Il faut comprendre que la réforme du droit d’auteur ne date pas d’hier. Le Canada a signé les traités de l’Organisation mondiale de la propriété intellectuelle (OMPI), mais n’en a toutefois pas encore ratifié les objectifs.
Le sujet est en plus très délicat, car il s’agit certes de protéger les créateurs artistiques et intellectuels, sans toutefois brimer les individus qui désirent avoir accès à la connaissance et à l’information sur la toile. Les politiciens, les lobbyistes et des milliers de Canadiens ont en effet passé une bonne partie de l’automne à débattre sur le projet de loi C-60, la réforme tant attendue du droit d’auteur numérique au Canada.
Même si une partie du projet de loi rétablit un certain équilibre, la grande déception chez les activistes tient à ce que le projet de loi ne projette pas une vision positive de la réforme du droit d’auteur au Canada qui élargirait l’accès à la culture canadienne et ouvrirait de nouvelles portes tant à nos artistes qu’au milieu de l’éducation.
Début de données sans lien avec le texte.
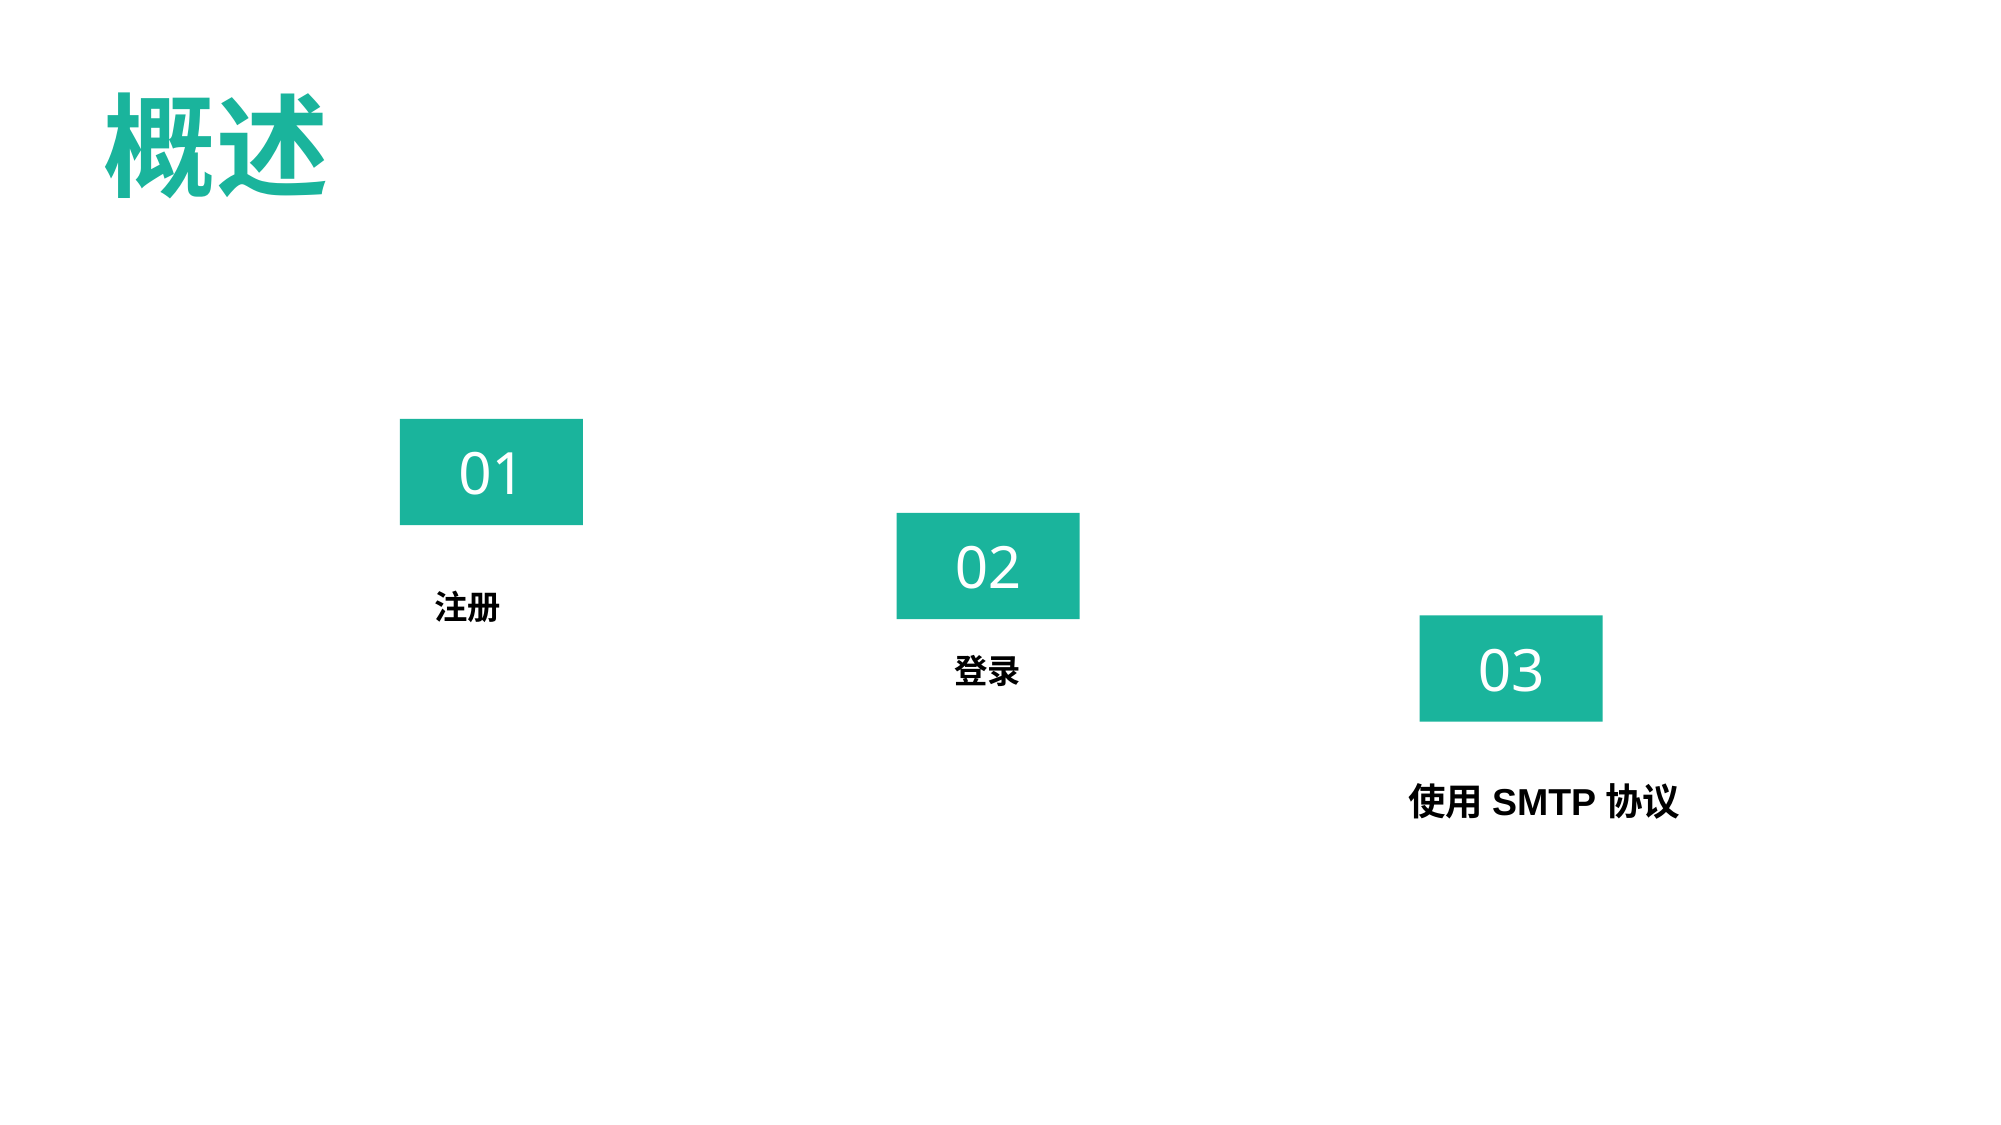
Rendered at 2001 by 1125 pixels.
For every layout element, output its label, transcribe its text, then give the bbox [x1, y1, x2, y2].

text_box 注册 [294, 573, 641, 637]
text_box 01 [399, 418, 583, 526]
text_box 概述 [88, 68, 344, 219]
text_box 02 [896, 512, 1080, 620]
text_box 登录 [815, 636, 1161, 701]
text_box 使用SMTP协议 [1371, 767, 1718, 831]
text_box 03 [1419, 615, 1603, 722]
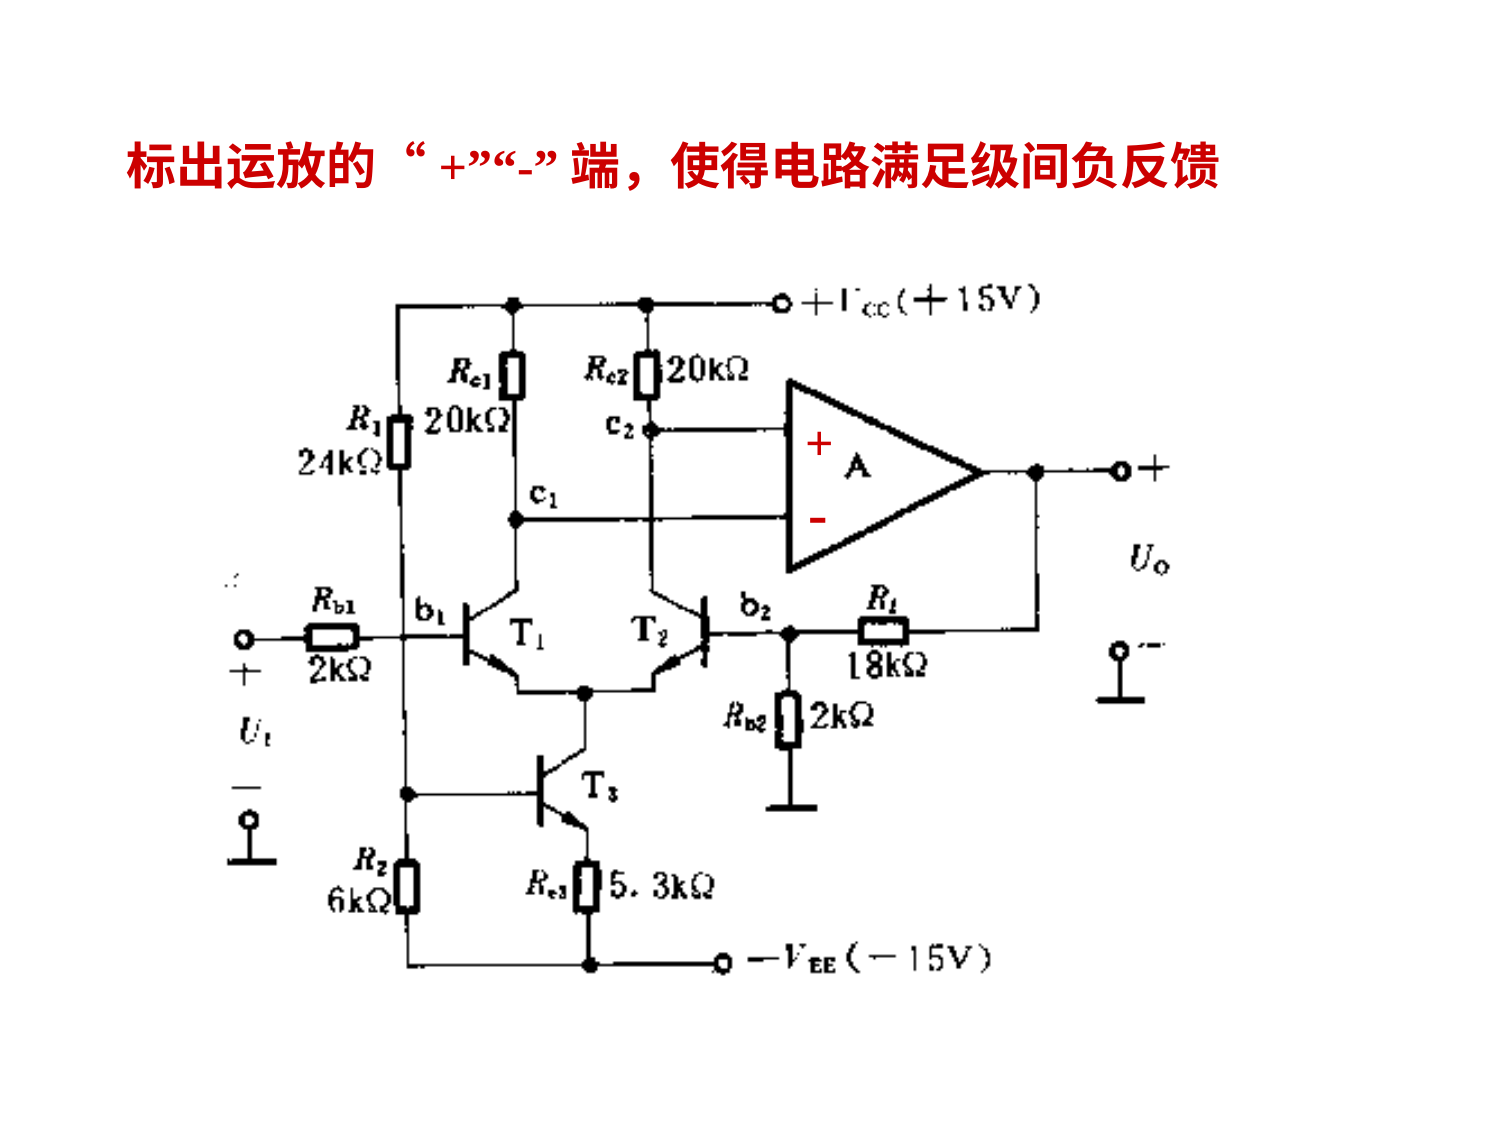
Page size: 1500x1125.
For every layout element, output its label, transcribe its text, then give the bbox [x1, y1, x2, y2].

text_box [790, 402, 908, 555]
picture [201, 215, 1206, 1005]
text_box 标出运放的“+”“-”端，使得电路满足级间负反馈 [111, 127, 1328, 202]
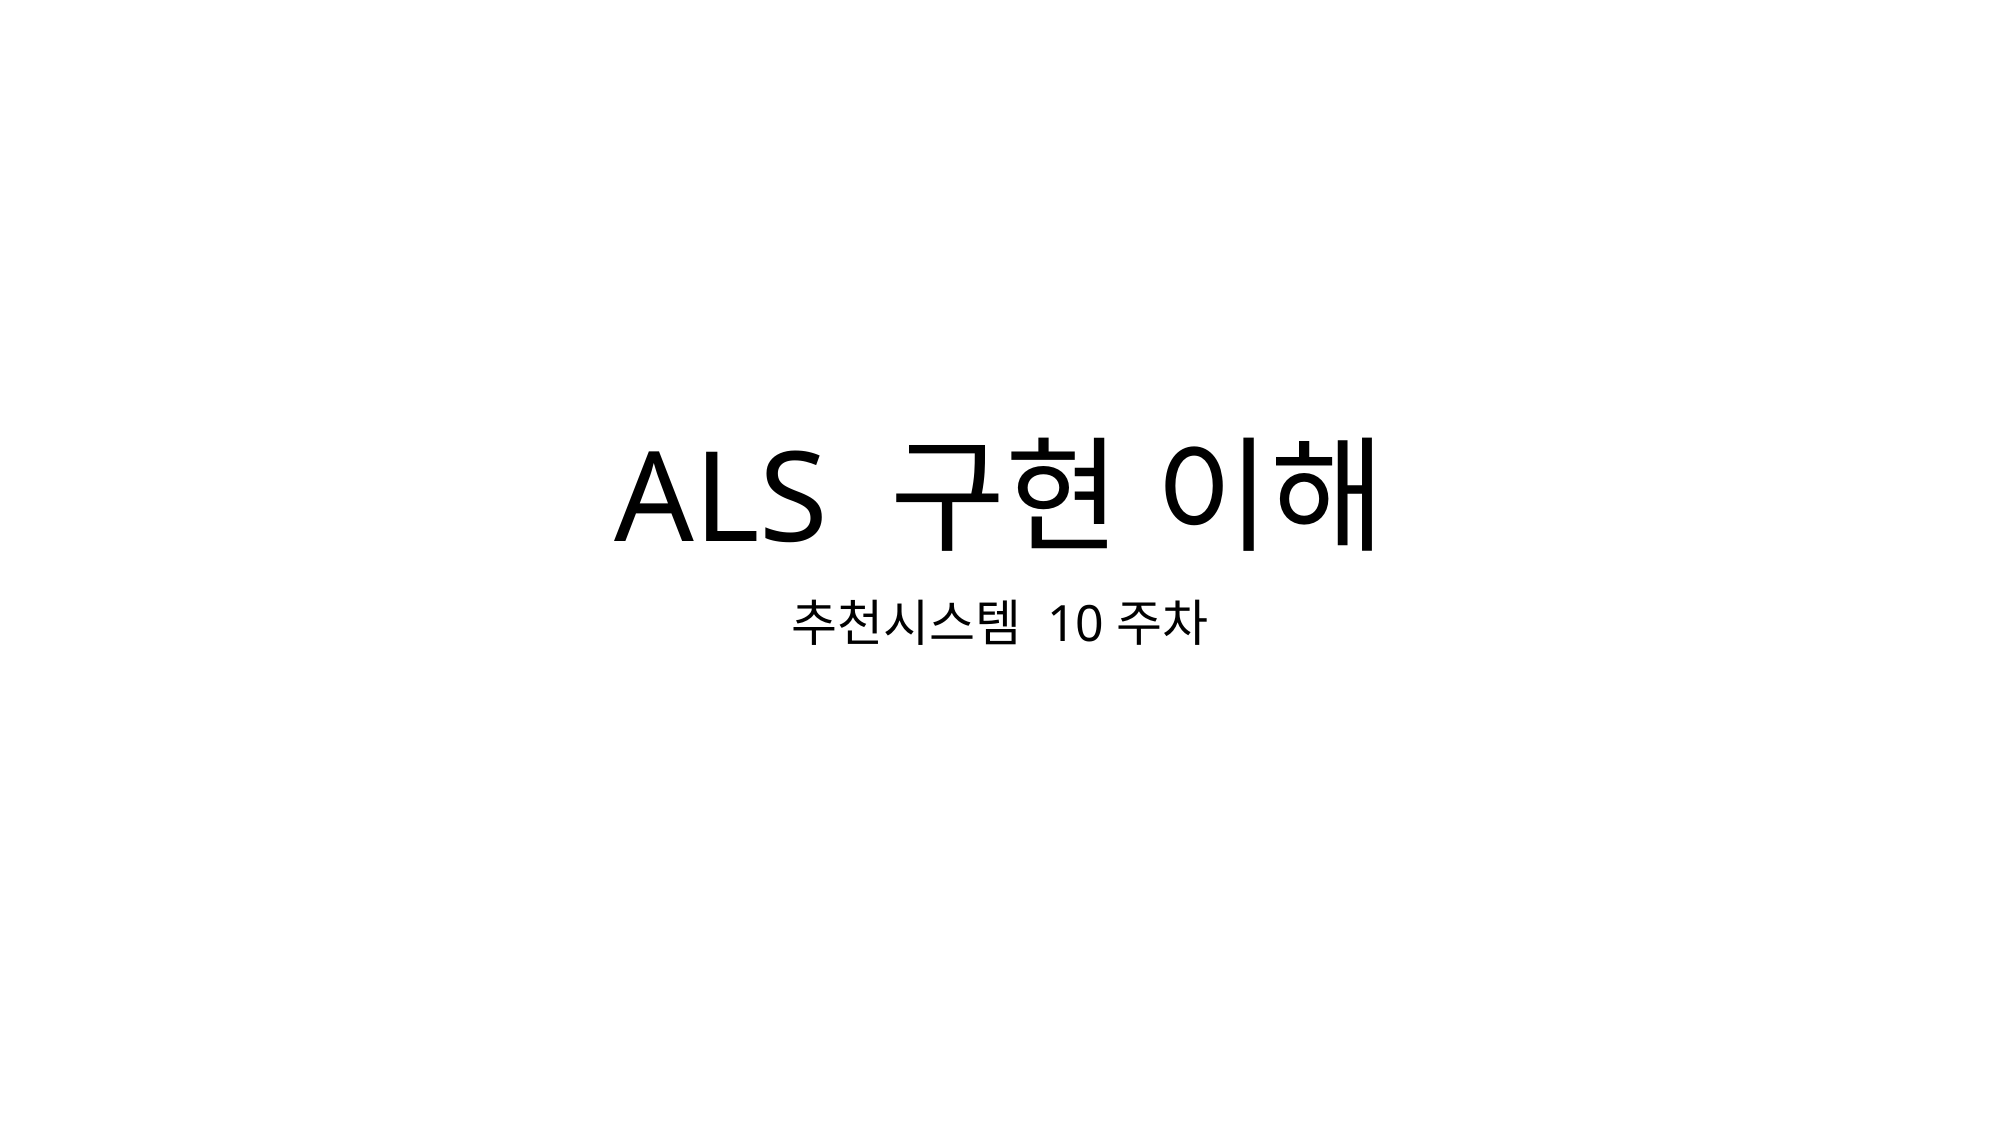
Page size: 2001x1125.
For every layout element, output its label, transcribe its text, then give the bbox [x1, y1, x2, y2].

title ALS 구현 이해 [249, 184, 1750, 576]
subtitle 추천시스템 10주차 [249, 590, 1750, 863]
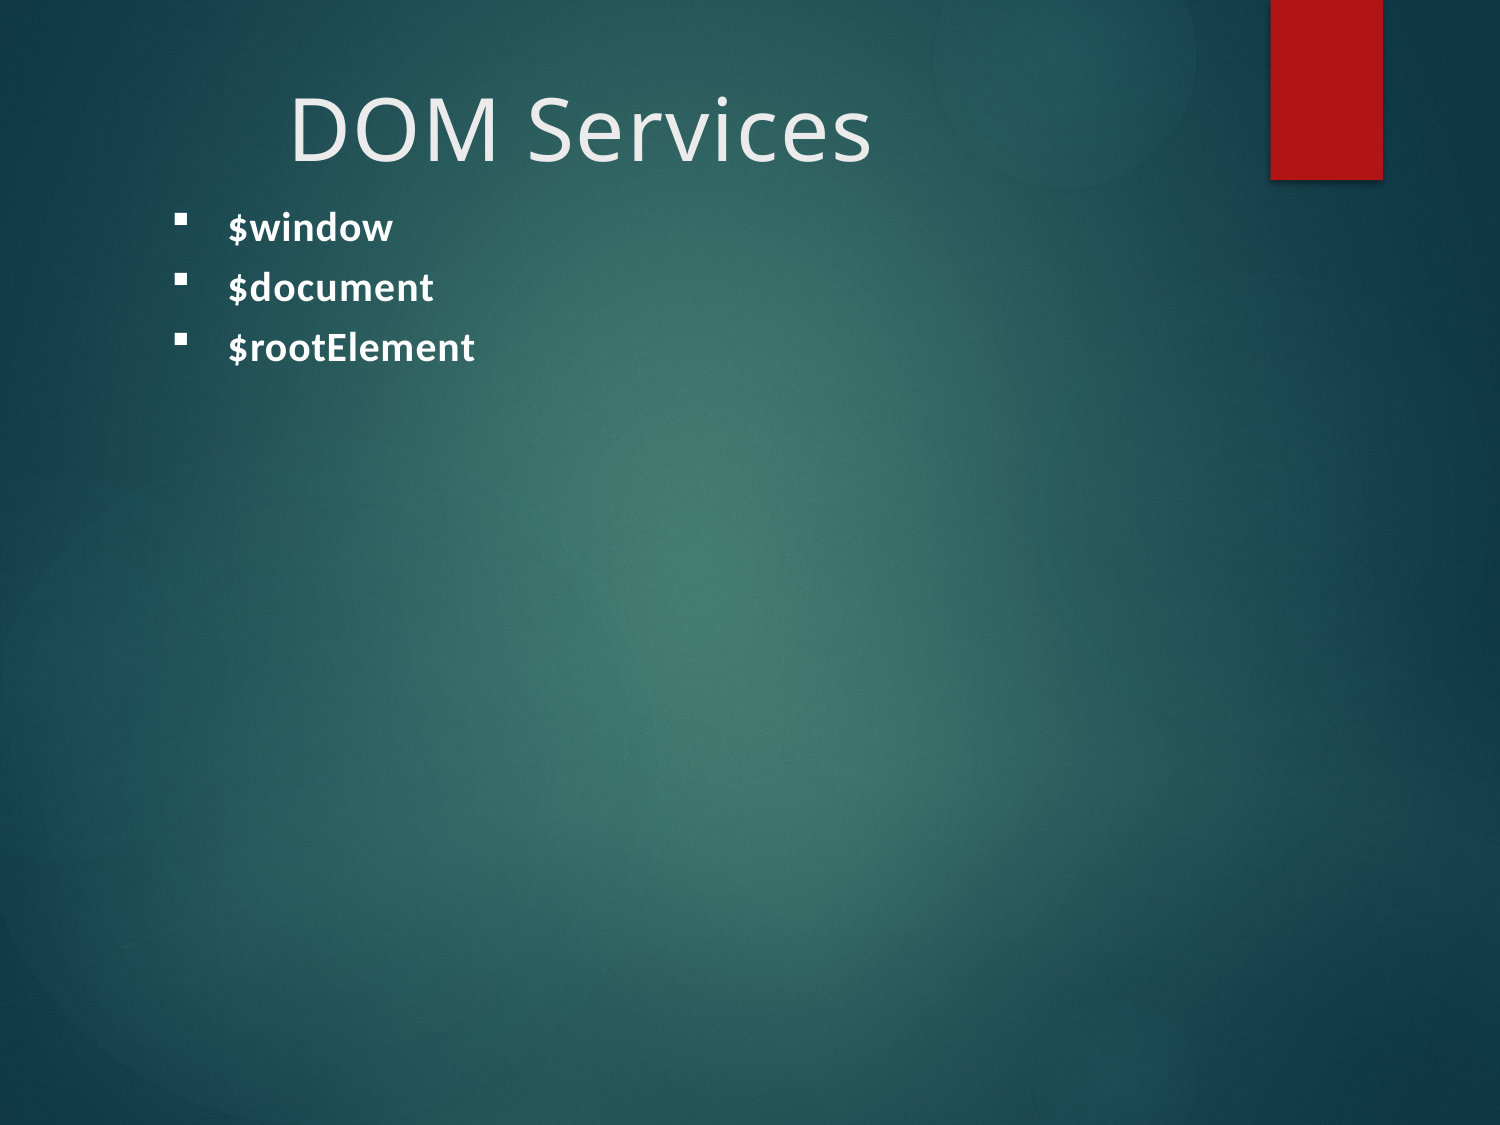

Le projet de loi C-60 vise à promouvoir l’apprentissage par Internet en permettant aux écoles de diffuser des leçons contenant des objets protégés par le droit d’auteur. Par contre, il restreint ce nouveau droit en forçant les écoles à détruire le plan de leçon dans les 30 jours suivant la fin du cours. De surcroît, les écoles devront tenir un registre, pendant trois ans, des leçons utilisées ainsi que des dates d’impression et de destruction de ces leçons.
Deux visions s’affrontent
Les titulaires des droits militent en faveur de mesures qui augmenteront leur emprise sur les œuvres. Ces mesures sont les régimes de délivrance de licences pour l’utilisation du contenu d’une œuvre, les sociétés de gestion collective qui imposent des droits de licence pour les technologies des communications, l’élargissement du délai du droit d’auteur, l’utilisation d’appareils de cryptage, la criminalisation des activités de contournement, la restriction des droits des utilisateurs et bien d’autres encore. Au nombre des groupes les plus prestigieux qui s’adonnent activement à des activités de pression, notons l’Association de l’industrie canadienne de l’enregistrement, la Société canadienne des auteurs, compositeurs et éditeurs de musique, Access Copyright, le Canadian Publishers Council et la Writers’ Union of Canada. Ces détenteurs de droits d’auteur se sentent de plus en plus menacés par les technologies numériques qui facilitent l’échange de fichiers renfermant leurs
produits.
Les défenseurs des droits des utilisateurs, quant à eux, favorisent les mesures qui leur assureront le plus vaste accès possible. Ils s’opposent à l’élargissement du délai du droit d’auteur, aux mesures destinées à rendre illégales les activités de contournement, peu importe leur but, et aux interprétations restrictives de «l’utilisation équitable» et des autres droits traditionnels des utilisateurs. Parmi ces groupes, on retrouve plusieurs organismes nationaux d’enseignement, un domaine où l’interprétation du droit d’auteur a de grandes conséquences.
On a bien dit que les nouveaux médias transformeraient le paysage intellectuel, mais cette mutation du domaine juridique est un cas à part. Tant par son importance que par sa place prépondérante dans les domaines artistiques, culturels et industriels, le droit d’auteur s’impose comme un enjeu crucial de la transition numérique.